(Stored data)
• • • •
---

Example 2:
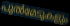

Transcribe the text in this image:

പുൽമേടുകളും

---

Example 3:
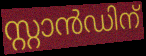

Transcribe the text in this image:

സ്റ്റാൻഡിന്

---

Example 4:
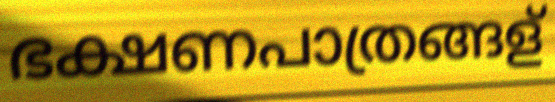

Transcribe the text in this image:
• • • •
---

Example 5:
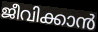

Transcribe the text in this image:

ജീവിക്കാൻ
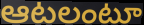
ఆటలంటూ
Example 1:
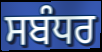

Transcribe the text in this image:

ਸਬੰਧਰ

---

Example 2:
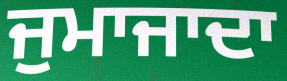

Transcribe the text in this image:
• • • •
▶ Activity: The required output is each line of the entries that contains the word "Example".

▶ Solved exercise:
Example 2:
Example 3:
Example 4:
Example 5:
Example 1:
Example 2:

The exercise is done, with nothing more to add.